Try it: From top to bottom, return the records that follow exactly.
====
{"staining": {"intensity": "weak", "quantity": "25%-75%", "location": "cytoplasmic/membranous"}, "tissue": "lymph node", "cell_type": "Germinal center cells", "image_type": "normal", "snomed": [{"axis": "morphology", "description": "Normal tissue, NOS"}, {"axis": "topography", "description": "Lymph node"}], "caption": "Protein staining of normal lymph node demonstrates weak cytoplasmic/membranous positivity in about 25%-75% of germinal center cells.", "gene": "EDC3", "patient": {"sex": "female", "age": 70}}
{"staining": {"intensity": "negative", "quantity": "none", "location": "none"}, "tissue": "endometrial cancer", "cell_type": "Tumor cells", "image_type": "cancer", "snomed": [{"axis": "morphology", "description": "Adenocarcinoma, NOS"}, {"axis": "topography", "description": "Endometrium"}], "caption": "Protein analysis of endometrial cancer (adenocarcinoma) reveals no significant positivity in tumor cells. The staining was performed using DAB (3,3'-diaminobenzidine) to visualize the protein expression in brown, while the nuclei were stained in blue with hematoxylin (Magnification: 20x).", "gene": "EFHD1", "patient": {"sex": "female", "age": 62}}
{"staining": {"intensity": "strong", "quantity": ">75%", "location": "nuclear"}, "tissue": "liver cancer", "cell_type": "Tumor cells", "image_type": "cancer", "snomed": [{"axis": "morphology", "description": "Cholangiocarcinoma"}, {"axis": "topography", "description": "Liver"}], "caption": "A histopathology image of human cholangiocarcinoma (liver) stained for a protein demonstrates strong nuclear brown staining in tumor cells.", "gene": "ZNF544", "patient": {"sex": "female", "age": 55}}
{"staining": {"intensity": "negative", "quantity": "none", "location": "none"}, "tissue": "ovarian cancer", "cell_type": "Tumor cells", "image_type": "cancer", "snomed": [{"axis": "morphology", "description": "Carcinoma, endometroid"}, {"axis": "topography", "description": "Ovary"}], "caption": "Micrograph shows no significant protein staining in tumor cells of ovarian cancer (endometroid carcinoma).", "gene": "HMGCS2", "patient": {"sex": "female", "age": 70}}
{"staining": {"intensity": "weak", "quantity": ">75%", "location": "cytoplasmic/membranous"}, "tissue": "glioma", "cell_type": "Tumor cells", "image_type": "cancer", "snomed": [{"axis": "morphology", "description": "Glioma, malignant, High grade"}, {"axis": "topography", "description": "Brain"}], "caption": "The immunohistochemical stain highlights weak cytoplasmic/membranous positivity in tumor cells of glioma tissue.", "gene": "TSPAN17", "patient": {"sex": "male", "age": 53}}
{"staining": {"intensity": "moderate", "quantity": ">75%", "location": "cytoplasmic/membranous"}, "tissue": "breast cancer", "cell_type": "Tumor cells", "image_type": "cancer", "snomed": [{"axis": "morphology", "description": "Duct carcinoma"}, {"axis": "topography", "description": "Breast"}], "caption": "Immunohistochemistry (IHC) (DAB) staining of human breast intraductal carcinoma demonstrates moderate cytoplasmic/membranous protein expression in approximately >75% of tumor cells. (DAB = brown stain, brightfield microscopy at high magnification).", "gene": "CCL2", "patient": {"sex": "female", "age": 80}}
====
Written solution:
{"staining": {"intensity": "weak", "quantity": "25%-75%", "location": "cytoplasmic/membranous"}, "tissue": "lymph node", "cell_type": "Germinal center cells", "image_type": "normal", "snomed": [{"axis": "morphology", "description": "Normal tissue, NOS"}, {"axis": "topography", "description": "Lymph node"}], "caption": "Protein staining of normal lymph node demonstrates weak cytoplasmic/membranous positivity in about 25%-75% of germinal center cells.", "gene": "EDC3", "patient": {"sex": "female", "age": 70}}
{"staining": {"intensity": "negative", "quantity": "none", "location": "none"}, "tissue": "endometrial cancer", "cell_type": "Tumor cells", "image_type": "cancer", "snomed": [{"axis": "morphology", "description": "Adenocarcinoma, NOS"}, {"axis": "topography", "description": "Endometrium"}], "caption": "Protein analysis of endometrial cancer (adenocarcinoma) reveals no significant positivity in tumor cells. The staining was performed using DAB (3,3'-diaminobenzidine) to visualize the protein expression in brown, while the nuclei were stained in blue with hematoxylin (Magnification: 20x).", "gene": "EFHD1", "patient": {"sex": "female", "age": 62}}
{"staining": {"intensity": "strong", "quantity": ">75%", "location": "nuclear"}, "tissue": "liver cancer", "cell_type": "Tumor cells", "image_type": "cancer", "snomed": [{"axis": "morphology", "description": "Cholangiocarcinoma"}, {"axis": "topography", "description": "Liver"}], "caption": "A histopathology image of human cholangiocarcinoma (liver) stained for a protein demonstrates strong nuclear brown staining in tumor cells.", "gene": "ZNF544", "patient": {"sex": "female", "age": 55}}
{"staining": {"intensity": "negative", "quantity": "none", "location": "none"}, "tissue": "ovarian cancer", "cell_type": "Tumor cells", "image_type": "cancer", "snomed": [{"axis": "morphology", "description": "Carcinoma, endometroid"}, {"axis": "topography", "description": "Ovary"}], "caption": "Micrograph shows no significant protein staining in tumor cells of ovarian cancer (endometroid carcinoma).", "gene": "HMGCS2", "patient": {"sex": "female", "age": 70}}
{"staining": {"intensity": "weak", "quantity": ">75%", "location": "cytoplasmic/membranous"}, "tissue": "glioma", "cell_type": "Tumor cells", "image_type": "cancer", "snomed": [{"axis": "morphology", "description": "Glioma, malignant, High grade"}, {"axis": "topography", "description": "Brain"}], "caption": "The immunohistochemical stain highlights weak cytoplasmic/membranous positivity in tumor cells of glioma tissue.", "gene": "TSPAN17", "patient": {"sex": "male", "age": 53}}
{"staining": {"intensity": "moderate", "quantity": ">75%", "location": "cytoplasmic/membranous"}, "tissue": "breast cancer", "cell_type": "Tumor cells", "image_type": "cancer", "snomed": [{"axis": "morphology", "description": "Duct carcinoma"}, {"axis": "topography", "description": "Breast"}], "caption": "Immunohistochemistry (IHC) (DAB) staining of human breast intraductal carcinoma demonstrates moderate cytoplasmic/membranous protein expression in approximately >75% of tumor cells. (DAB = brown stain, brightfield microscopy at high magnification).", "gene": "CCL2", "patient": {"sex": "female", "age": 80}}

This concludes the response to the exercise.